When we work with a horse, our human brains want to come up with a lesson to teach ourselves something or to teach our horse something. And we do it. Maybe successfully or maybe not so successfully. In the realm of Equine Facilitated Learning (and honestly, every time you are with a horse), what we SHOULD be doing is allowing our horse to have a say. If we do not see them as partners, then there is nothing they can teach us and all the work we do at Breaking Free could be done with a stuffed animal and come to the same result. My PATH workshop instructor said that if you can do the lesson pulling a little red wagon behind you instead of a horse and the result is the same, then the horse was not a partner but rather a tool. So when planning a lesson I take into consideration the possible reactions the horse might have and allow plenty of time for the student to explore that reaction. If you want your horse to cross a puddle and he won’t, you could certainly smack him or pull him hard enough to cross it. But neither of you will learn anything. You should ask yourself, “Am I worried about crossing the puddle?” or “Am I unclear about what I’m asking him to do?” or “Is there a baby step we can start with to build up his trust, then cross the puddle later?” etc. These questions will teach you both and the next time you come to a puddle, there will be no issue. And I will say here, that this does not mean let them do whatever they want. Being a clear and confident leader is just as important to your relationship as not being a dominating leader that doesn’t let the horse have a say. So on one side of the pendulum, we have what a horse IS: A horse is a sentient being capable of complex relationships, problem solving skills, communication and trust. A horse can give us biofeedback that no human could. Horses can teach us things about ourselves in real time that only years of hindsight could provide if we did it on our own.

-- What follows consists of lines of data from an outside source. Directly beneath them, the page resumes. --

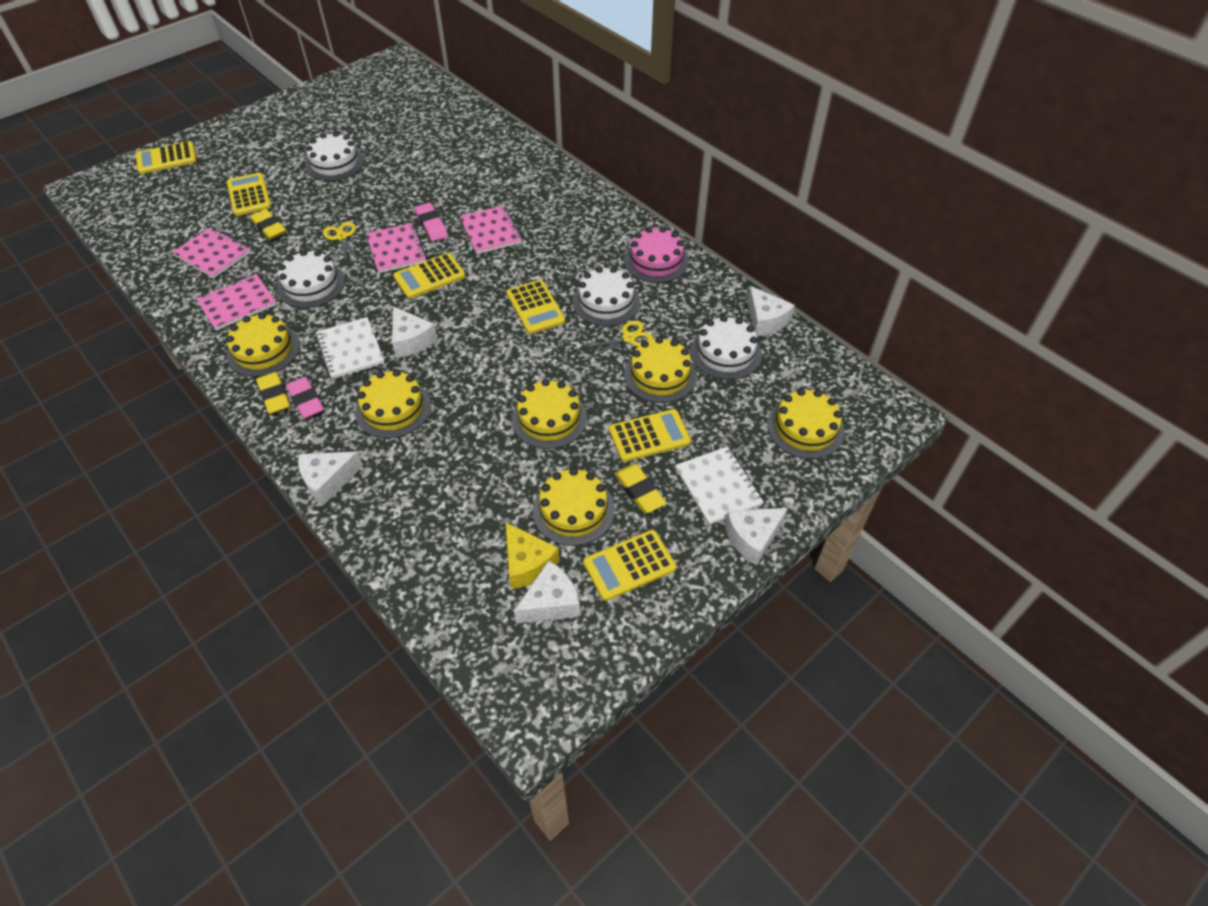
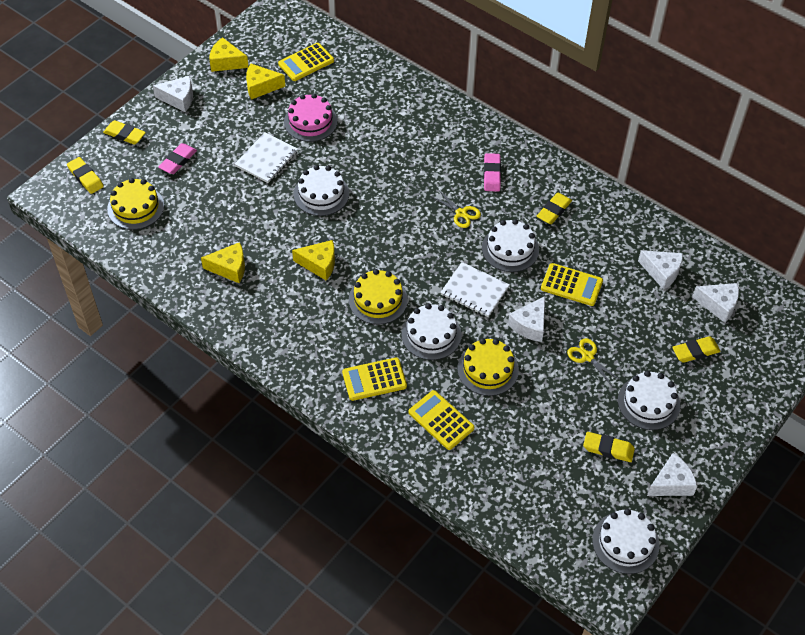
pink notebook: [172,227,251,278] [196,274,277,330] [366,223,427,273] [460,206,522,254] = 4 -> none = 0
white cake: [277,250,345,308] [305,132,364,181] [573,267,640,326] [690,315,762,380] = 4 -> [294,165,349,216] [401,303,462,360] [482,219,539,272] [592,509,660,574] [618,371,680,430] = 5
yellow cake: [226,313,300,377] [355,369,431,438] [512,379,587,449] [533,468,615,546] [624,337,697,403] [767,389,845,459] = 6 -> [107,178,164,230] [349,269,408,324] [457,338,519,396] = 3
yellow calculator: [136,141,197,174] [227,173,271,216] [393,253,465,299] [506,280,565,334] [583,530,676,601] [609,409,691,462] = 6 -> [278,43,334,81] [342,357,407,401] [408,390,474,450] [541,263,603,306] = 4
yellow cheese: [505,522,560,589] = 1 -> [201,242,245,283] [210,37,249,72] [246,64,285,100] [292,240,335,281] = 4
yellow eraser: [250,209,286,240] [256,372,291,414] [614,464,666,513] = 3 -> [67,157,104,194] [103,120,146,145] [537,193,572,224] [583,432,635,462] [672,336,721,363] = 5

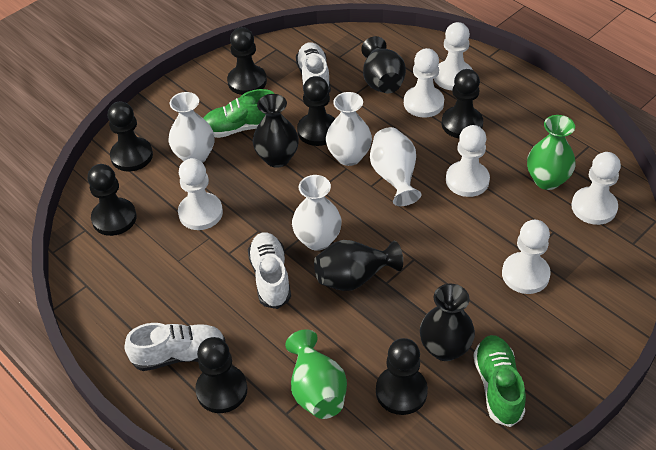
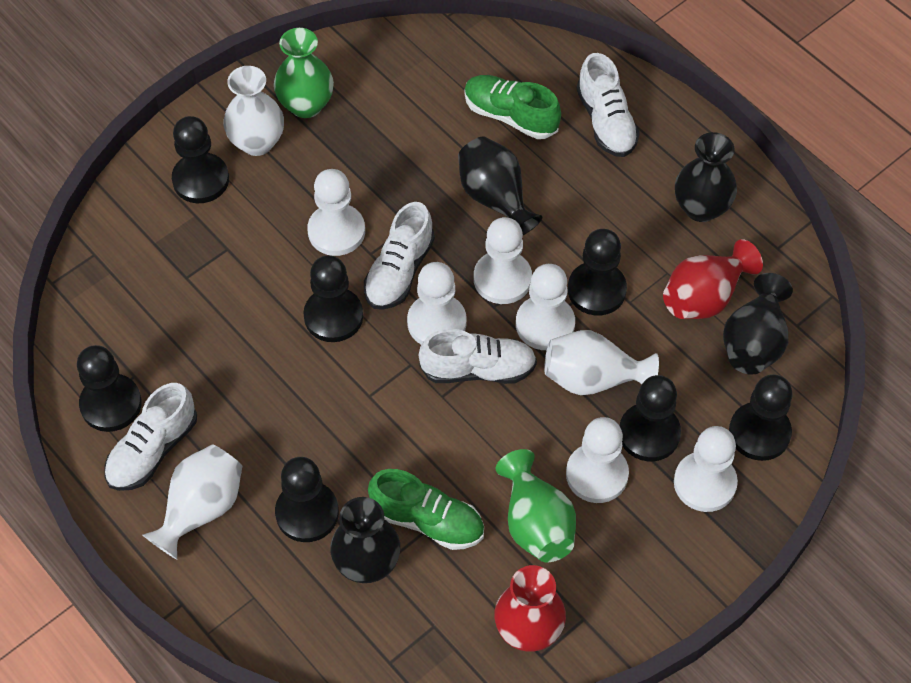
red vase: none = 0 -> [494,565,566,652] [663,239,763,319] = 2
white shoe: [124,323,225,371] [248,232,291,309] [296,42,331,93] = 3 -> [104,383,197,491] [364,202,435,310] [419,329,537,384] [576,53,640,157] = 4
white vase: [169,92,214,163] [292,175,342,251] [326,92,372,166] [370,127,422,206] = 4 -> [143,444,242,560] [223,66,284,156] [544,330,659,395] = 3

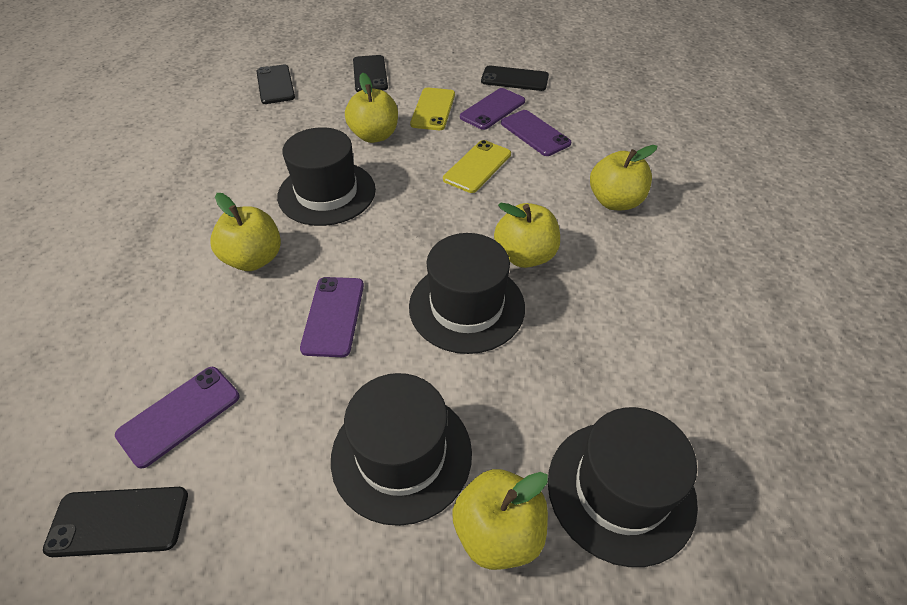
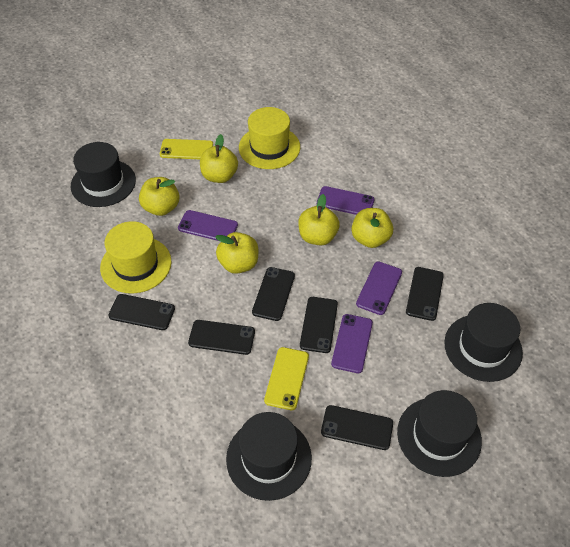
black phone: [43,487,188,557] [256,64,295,104] [353,55,388,92] [481,66,549,91] = 4 -> [108,294,175,330] [188,320,255,355] [252,267,295,321] [300,297,338,353] [321,405,393,450] [406,267,444,321] = 6
yellow hat: none = 0 -> [100,221,172,293] [239,107,300,169] = 2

When we start treating our horse like a partner and listening to what he has to say, the temptation is to listen with human rationalizing. A horse “doesn’t like me”, “is mad at me for____”, is jealous of _____” , etc. And the truth is, horses do not have these secondary emotions. They do not feel things like jealousy, shame or even anger. Everything they feel is based on their safety as prey animals and/or conditioned responses from training and handling. If your horse won’t walk into the arena, it is because he doesn’t trust you enough to keep him safe in there. It is not because he is embarrassed by the pink glitter bridle you are making him wear. Once when I was with a herd of horses, I stepped back when one approached me because I was apprehensive of this particular horse. Someone critiqued my interaction saying, “I know if I stepped backward from a child when they approached me, that would hurt their feelings. I think the horse felt the same way.” I couldn’t disagree more. The horse did not have “hurt feelings”. I think the horse understood that I was not ready, did not feel safe and so he retreated. There you have the other side of the pendulum, what a horse is NOT: A horse is not a human. They do not care about what you are wearing. They will not judge you today based on your attitude from last week. They will not get jealous if you work with a different horse. Everything they tell you is a here and now reaction based on their safety which includes conditioned responses, communication, trust, physical needs and energy conservation.

In our own lives, we can take a cue from the horse and look for the primary emotion first. This will save us a lot of trouble managing our secondary emotions. These secondary emotions swoop in to help us process what we are feeling, but it’s not the true source. This beautiful thing happens when you can listen to your horse and share your desires with them in this real time, primal language that they understand. When you find that balance and mutual respect between yourself and your equine partner, that’s when lives start to change.